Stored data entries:
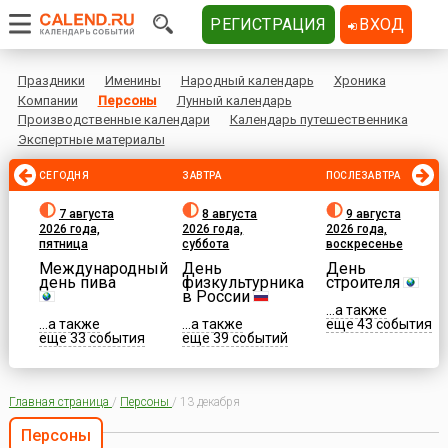
РЕГИСТРАЦИЯ
ВХОД
Праздники
Именины
Народный календарь
Хроника
Компании
Персоны
Лунный календарь
Производственные календари
Календарь путешественника
Экспертные материалы
СЕГОДНЯ
ЗАВТРА
ПОСЛЕЗАВТРА
7 августа
8 августа
9 августа
2026 года,
2026 года,
2026 года,
пятница
суббота
воскресенье
Международный
День
День
день пива
физкультурника
строителя
в России
...а также
...а также
...а также
еще 43 события
еще 33 события
еще 39 событий
Главная страница
/
Персоны
/
13 декабря
Персоны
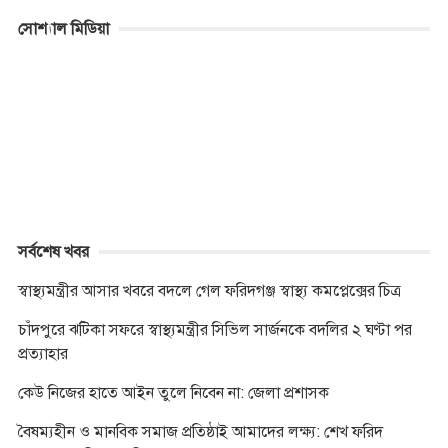
c
s
i
a
y
b
p
i
সোশ্যাল মিডিয়া
e
s
t
t
p
e
y
n
b
e
t
s
e
r
L
t
o
n
e
A
i
o
g
r
p
n
k
e
p
k
r
সর্বশেষ খবর
স্বাস্থ্যমন্ত্রীর আসার খবরে বদলে গেল ফরিদগঞ্জ স্বাস্থ্য কমপ্লেক্সের চিত্র
চাঁদপুরে ঝটিকা সফরে স্বাস্থ্যমন্ত্রীর সিভিল সার্জনকে বদলির ২ ঘণ্টা পর
প্রত্যাহার
কেউ নিজের হাতে আইন তুলে নিবেন না: জেলা প্রশাসক
বৈষম্যহীন ও মানবিক সমাজ প্রতিষ্ঠাই আমাদের লক্ষ্য: শেখ ফরিদ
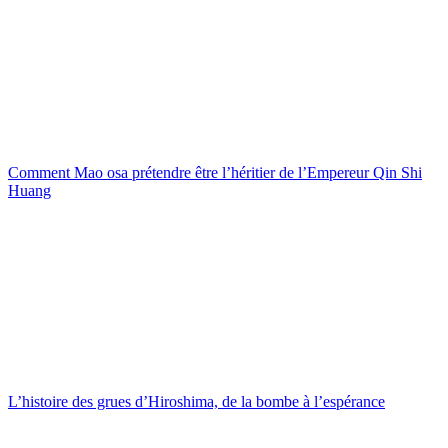
Comment Mao osa prétendre être l’héritier de l’Empereur Qin Shi
Huang
L’histoire des grues d’Hiroshima, de la bombe à l’espérance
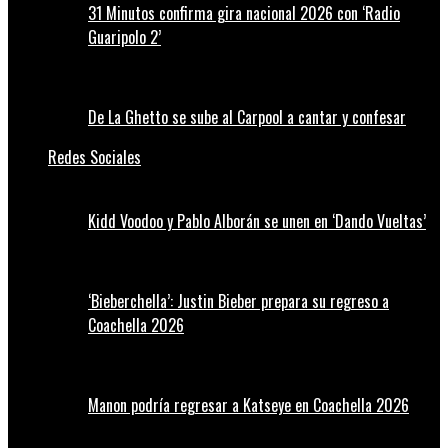
31 Minutos confirma gira nacional 2026 con ‘Radio
Guaripolo 2’
De La Ghetto se sube al Carpool a cantar y confesar
Redes Sociales
Kidd Voodoo y Pablo Alborán se unen en ‘Dando Vueltas’
‘Bieberchella’: Justin Bieber prepara su regreso a
Coachella 2026
Manon podría regresar a Katseye en Coachella 2026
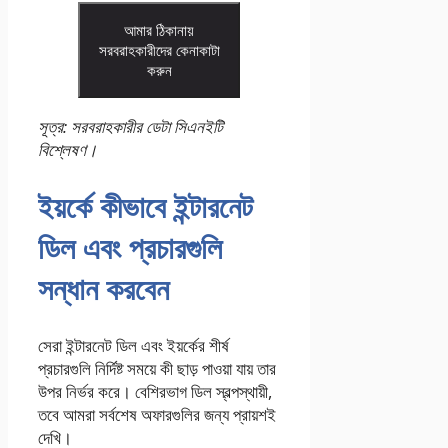
আমার ঠিকানায়
সরবরাহকারীদের কেনাকাটা
করুন
সূত্র: সরবরাহকারীর ডেটা সিএনইটি
বিশ্লেষণ।
ইয়র্কে কীভাবে ইন্টারনেট
ডিল এবং প্রচারগুলি
সন্ধান করবেন
সেরা ইন্টারনেট ডিল এবং ইয়র্কের শীর্ষ
প্রচারগুলি নির্দিষ্ট সময়ে কী ছাড় পাওয়া যায় তার
উপর নির্ভর করে। বেশিরভাগ ডিল স্বল্পস্থায়ী,
তবে আমরা সর্বশেষ অফারগুলির জন্য প্রায়শই
দেখি।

* **Directions**: Once the line with "физкультурника" has been found above, output that line and every later line exactly, stopping after the line with "সর্বশেষ খবর", and omit the pictures.

* **Response**:
физкультурника
строителя
в России
...а также
...а также
...а также
еще 43 события
еще 33 события
еще 39 событий
Главная страница
/
Персоны
/
13 декабря
Персоны
c
s
i
a
y
b
p
i
সোশ্যাল মিডিয়া
e
s
t
t
p
e
y
n
b
e
t
s
e
r
L
t
o
n
e
A
i
o
g
r
p
n
k
e
p
k
r
সর্বশেষ খবর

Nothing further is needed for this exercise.